Le train de Kim Jong-un est arrivé samedi soir en Chine, à quatre jours du deuxième sommet prévu entre le dirigeant nord-coréen et Donald Trump au Vietnam, mais rien ne permettait d'affirmer que l'homme fort de Pyongyang se trouvait bien à bord.
Le convoi a traversé après 21h le pont qui relie la Corée du Nord à la ville chinoise de Dandong, ont rapporté l'agence de presse sud-coréenne Yonhap et le site spécialisé NK News, alors que les journalistes présents sur place étaient empêchés par les forces de l'ordre d'approcher de la voie ferrée.
Les occupants d'un hôtel donnant sur le pont ont dû quitter les lieux dès vendredi, en raison de «travaux de rénovation» impromptus.
L'arrivée du train en Chine fait suite à des spéculations entourant les préparatifs de la rencontre américano-nord-coréenne prévue mercredi et jeudi à Hanoï.
Pyongyang n'a pas même confirmé la participation du jeune dirigeant au sommet avec le président américain, le deuxième entre les deux hommes depuis leur face-à-face historique de Singapour en juin dernier.

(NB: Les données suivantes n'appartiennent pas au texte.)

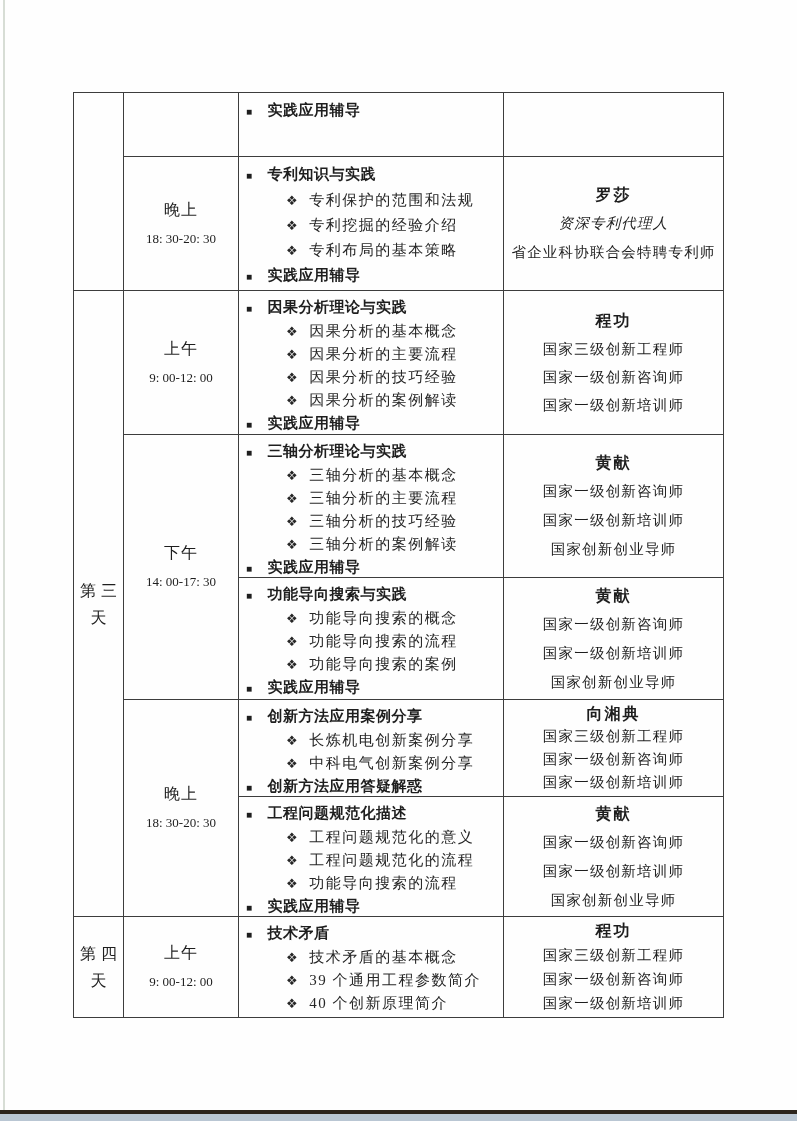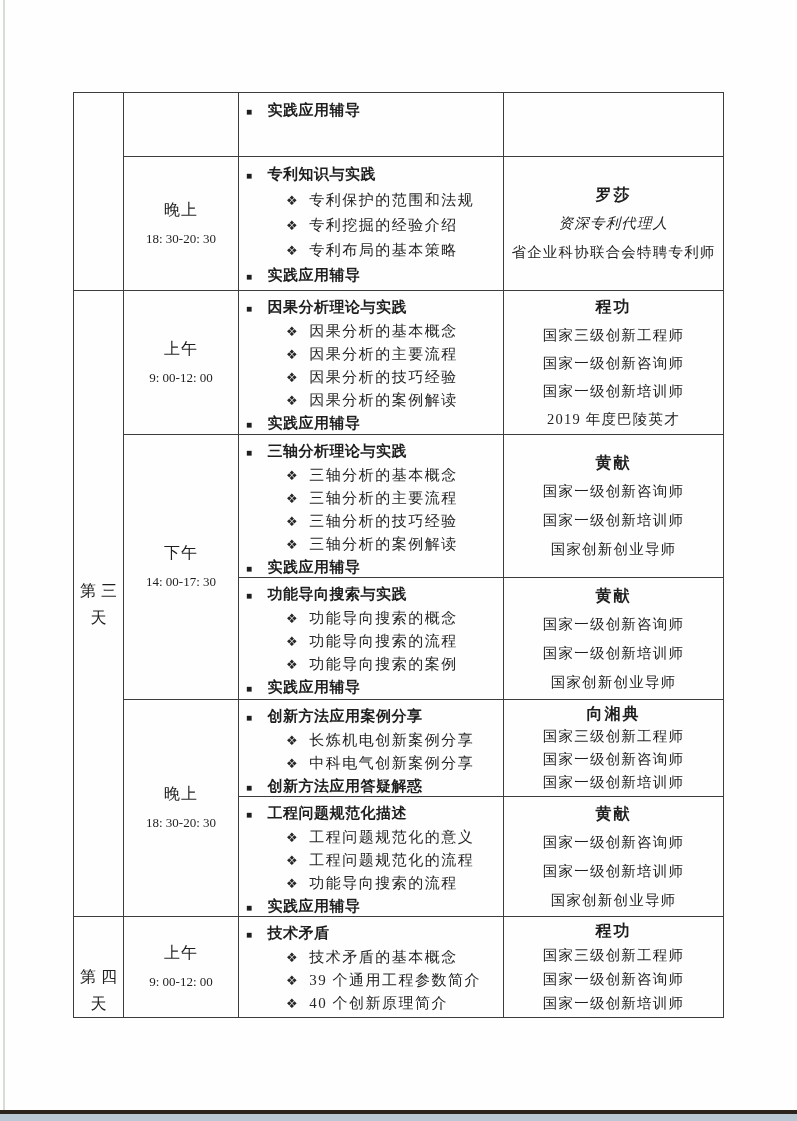--- a/index.html
+++ b/index.html
@@ -52,21 +52,21 @@
 <div class="scan-left"></div>
 <div class="scan-bottom-dark"></div>
 <div class="scan-bottom-light"></div>
 
 <div id="schedule-grid">
     <div class="cell day-cell" style="grid-area: 1 / 1 / span 2;"></div>
     <div class="cell day-cell" style="grid-area: 3 / 1 / span 5;">
       <div class="day-line">第三</div>
       <div class="day-line">天</div>
     </div>
-    <div class="cell day-cell" style="grid-area: 8 / 1 / span 1; justify-content: flex-end;">
+    <div class="cell day-cell" style="grid-area: 8 / 1 / span 1;">
       <div class="day-line">第四</div>
       <div class="day-line">天</div>
     </div>
     <div class="cell time-cell" style="grid-area: 1 / 2 / span 1;"></div>
     <div class="cell time-cell" style="grid-area: 2 / 2 / span 1;">
       <div class="time-label">晚上</div>
       <div class="time-value">18: 30-20: 30</div>
     </div>
     <div class="cell time-cell" style="grid-area: 3 / 2 / span 1;">
       <div class="time-label">上午</div>
@@ -248,21 +248,20 @@
     <div class="cell instructor-cell" style="grid-area: 2 / 4 / span 1;">
       <div class="instructor-name" style="line-height: 29px;">罗莎</div>
       <div class="instructor-credential" style="line-height: 29px; font-style: italic;">资深专利代理人</div>
       <div class="instructor-credential" style="line-height: 29px;">省企业科协联合会特聘专利师</div>
     </div>
     <div class="cell instructor-cell" style="grid-area: 3 / 4 / span 1;">
       <div class="instructor-name" style="line-height: 28px;">程功</div>
       <div class="instructor-credential" style="line-height: 28px;">国家三级创新工程师</div>
       <div class="instructor-credential" style="line-height: 28px;">国家一级创新咨询师</div>
       <div class="instructor-credential" style="line-height: 28px;">国家一级创新培训师</div>
-      <div class="instructor-credential" style="line-height: 28px;">2019 年度巴陵英才</div>
     </div>
     <div class="cell instructor-cell" style="grid-area: 4 / 4 / span 1;">
       <div class="instructor-name" style="line-height: 29px;">黄献</div>
       <div class="instructor-credential" style="line-height: 29px;">国家一级创新咨询师</div>
       <div class="instructor-credential" style="line-height: 29px;">国家一级创新培训师</div>
       <div class="instructor-credential" style="line-height: 29px;">国家创新创业导师</div>
     </div>
     <div class="cell instructor-cell" style="grid-area: 5 / 4 / span 1;">
       <div class="instructor-name" style="line-height: 29px;">黄献</div>
       <div class="instructor-credential" style="line-height: 29px;">国家一级创新咨询师</div>

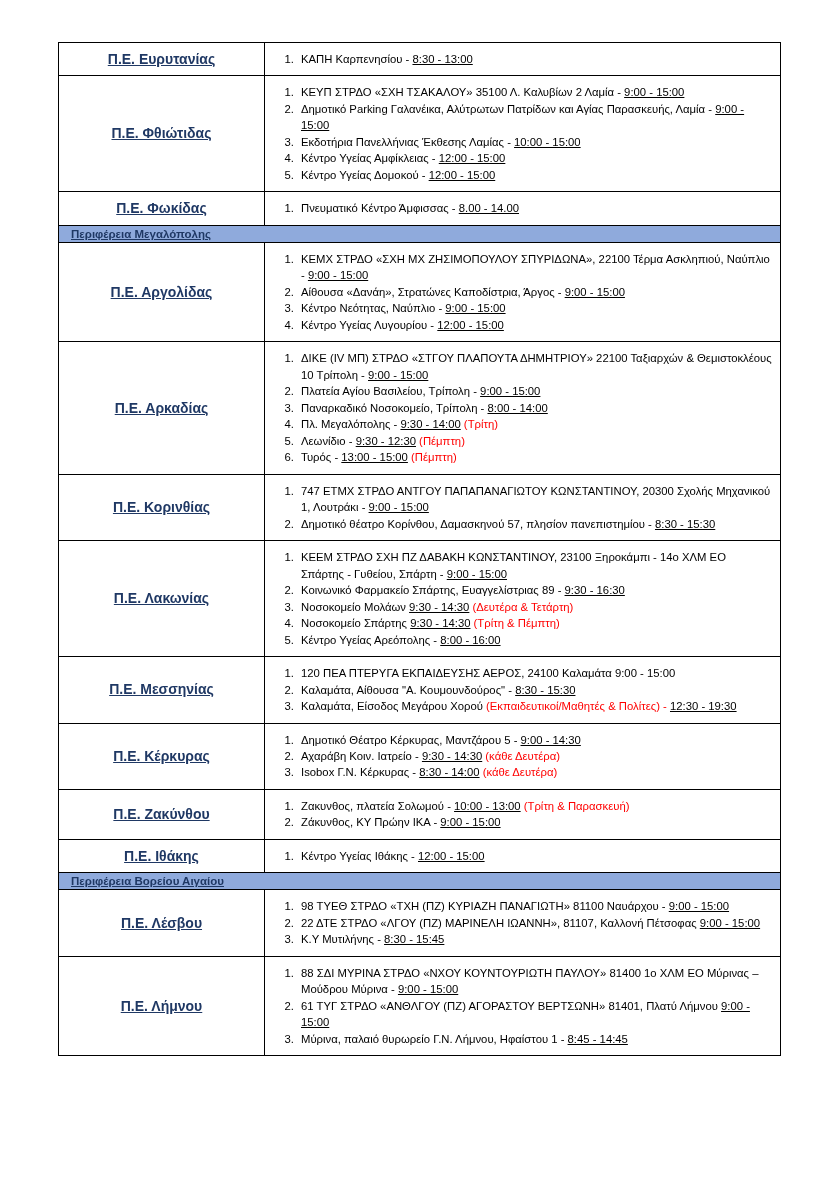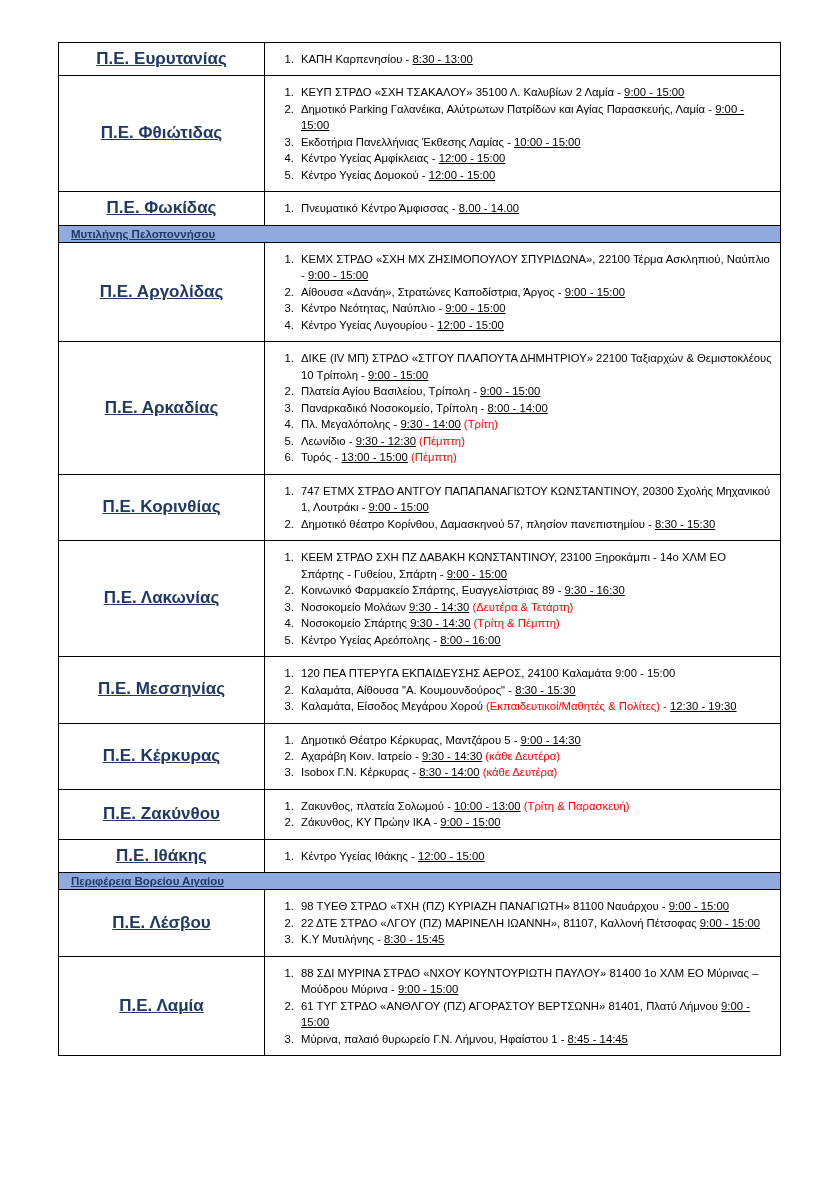--- a/index.html
+++ b/index.html
@@ -36,21 +36,21 @@
     text-align: center;
     padding: 3px 4px;
   }
   td.items-cell {
     padding: 3px 4px 3px 4px;
   }
   .region-label {
     font-weight: bold;
     color: #1f3864;
     text-decoration: underline;
-    font-size: 17px;
+    font-size: 14px;
     line-height: 1.35;
   }
   tr.header-row td {
     background: #8faadc;
     padding: 2px 4px;
   }
   .header-label {
     font-weight: bold;
     color: #1f3864;
     text-decoration: underline;
@@ -108,21 +108,21 @@
         </tr>
         <tr>
           <td class="region-cell"><span class="region-label">Π.Ε. Φωκίδας</span></td>
           <td class="items-cell">
             <ol class="items">
               <li><span class="plain">Πνευματικό Κέντρο Άμφισσας - </span><span class="u">8.00 - 14.00</span></li>
             </ol>
           </td>
         </tr>
         <tr class="header-row">
-          <td colspan="2"><span class="header-label">Μυτιλήνης Πελοποννήσου</span></td>
+          <td colspan="2"><span class="header-label">Περιφέρεια Μεγαλόπολης</span></td>
         </tr>
         <tr>
           <td class="region-cell"><span class="region-label">Π.Ε. Αργολίδας</span></td>
           <td class="items-cell">
             <ol class="items">
               <li><span class="plain">ΚΕΜΧ ΣΤΡΔΟ «ΣΧΗ ΜΧ ΖΗΣΙΜΟΠΟΥΛΟΥ ΣΠΥΡΙΔΩΝΑ», 22100 Τέρμα Ασκληπιού, Ναύπλιο - </span><span class="u">9:00 - 15:00</span></li>
               <li><span class="plain">Αίθουσα «Δανάη», Στρατώνες Καποδίστρια, Άργος - </span><span class="u">9:00 - 15:00</span></li>
               <li><span class="plain">Κέντρο Νεότητας, Ναύπλιο - </span><span class="u">9:00 - 15:00</span></li>
               <li><span class="plain">Κέντρο Υγείας Λυγουρίου - </span><span class="u">12:00 - 15:00</span></li>
             </ol>
@@ -206,21 +206,21 @@
           <td class="region-cell"><span class="region-label">Π.Ε. Λέσβου</span></td>
           <td class="items-cell">
             <ol class="items">
               <li><span class="plain">98 ΤΥΕΘ ΣΤΡΔΟ «ΤΧΗ (ΠΖ) ΚΥΡΙΑΖΗ ΠΑΝΑΓΙΩΤΗ» 81100 Ναυάρχου - </span><span class="u">9:00 - 15:00</span></li>
               <li><span class="plain">22 ΔΤΕ ΣΤΡΔΟ «ΛΓΟΥ (ΠΖ) ΜΑΡΙΝΕΛΗ ΙΩΑΝΝΗ», 81107, Καλλονή Πέτσοφας </span><span class="u">9:00 - 15:00</span></li>
               <li><span class="plain">Κ.Υ Μυτιλήνης - </span><span class="u">8:30 - 15:45</span></li>
             </ol>
           </td>
         </tr>
         <tr>
-          <td class="region-cell"><span class="region-label">Π.Ε. Λαμία</span></td>
+          <td class="region-cell"><span class="region-label">Π.Ε. Λήμνου</span></td>
           <td class="items-cell">
             <ol class="items">
               <li><span class="plain">88 ΣΔΙ ΜΥΡΙΝΑ ΣΤΡΔΟ «ΝΧΟΥ ΚΟΥΝΤΟΥΡΙΩΤΗ ΠΑΥΛΟΥ» 81400 1ο ΧΛΜ ΕΟ Μύρινας – Μούδρου Μύρινα - </span><span class="u">9:00 - 15:00</span></li>
               <li><span class="plain">61 ΤΥΓ ΣΤΡΔΟ «ΑΝΘΛΓΟΥ (ΠΖ) ΑΓΟΡΑΣΤΟΥ ΒΕΡΤΣΩΝΗ» 81401, Πλατύ Λήμνου </span><span class="u">9:00 - 15:00</span></li>
               <li><span class="plain">Μύρινα, παλαιό θυρωρείο Γ.Ν. Λήμνου, Ηφαίστου 1 - </span><span class="u">8:45 - 14:45</span></li>
             </ol>
           </td>
         </tr>
       </tbody>
   </table>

Mais plusieurs sources vietnamiennes ont indiqué en privé que Kim Jong-un, dont les déplacements ne sont jamais annoncés officiellement à l'avance, arriverait par le train jusqu'à la gare de Dong Dang, frontalière de la Chine, avant de gagner Hanoï par la route.
Samedi, des journalistes de l'AFP ont vu des militaires vietnamiens déployés à la gare ainsi que le long de la route conduisant à la capitale, distante de 170 km. Les autorités ont déjà annoncé la fermeture de cette route à compter de mardi entre 6H00 et 14H00 locales, laissant supposer que le dirigeant nord-coréen l'emprunterait à ce moment-là.
Le ministère vietnamien des Affaires étrangères a par ailleurs annoncé samedi que Kim Jong-un effectuerait «dans les prochains jours» une visite officielle dans le pays, mais sans fournir de dates exactes.
Voyager en train depuis Pyongyang serait pour Kim Jong-un une odyssée de près de 4.000 km du nord au sud de la Chine, soit plus de 60 heures pour un convoi blindé qui dépasse péniblement les 60 kmh.
Kim Jong-un pourrait aussi l'emprunter pour son voyage de retour, ce qui lui permettrait de s'arrêter à Pékin afin de s'entretenir avec le président chinois Xi Jinping de la teneur de ses entretiens avec Donald Trump.
Dans les roues du grand-père
Pour le sommet de Singapour, M. Kim avait voyagé à bord d'un avion chinois. Il s'était rendu à Pékin une semaine plus tard pour rencontrer M. Xi.
Prendre le train permettrait cette fois au dirigeant nord-coréen de marquer son «indépendance» à l'endroit de Pékin, estime Jeong Young-tae, de l'Institut d'études nord-coréennes à Séoul.
Mais le voyage pourrait s'avérer un cauchemar logistique pour les Chinois.
«Il faudra nettoyer les voies, assurer la sécurité pratiquement tout le long du trajet», observe Justin Hastings, professeur de relations internationales à l'Université de Sydney.
Mais Pékin pourrait accepter des perturbations à son réseau ferroviaire si cela permet d'améliorer les relations entre son turbulent voisin et les Etats-Unis.
"La Chine veut que la Corée du Nord avance vers sa dénucléarisation tout autant que les autres pays", estime-t-il.
Après une grave dégradation du fait des essais nucléaires nord-coréens, les relations entre Pyongyang et Pékin se sont spectaculairement réchauffées l'an dernier avec l'annonce de la fin des essais atomiques du régime stalinien.
La Chine, seule alliée de Pyongyang, plaide pour une levée progressive des sanctions internationales qui pèsent sur le régime nord-coréen, tout en continuant à réclamer une dénucléarisation complète du pays.
C'est ce point qui sera également le plus attendu de la rencontre Kim-Trump. Lors de leur sommet de Singapour, les deux hommes se sont mis d'accord sur une vague déclaration en faveur de la dénucléarisation de la péninsule coréenne, mais les négociations n'ont guère progressé sur ce que cela signifie concrètement.
En attendant, prendre le train aurait aussi une portée symbolique pour Kim Jong-un : cela lui fait reprendre la tradition de son grand-père Kim Il Sung et de son père Kim Jong Il, qui avait encore voyagé jusqu'à Moscou en train en 2001.
«C'est un message adressé aux Nord-Coréens, à savoir que Kim Jong-un a hérité des qualités de son grand-père et que la dynastie des Kim est plus forte que jamais», analyse Koh Yu-hwan, de l'Université Dongguk à Séoul.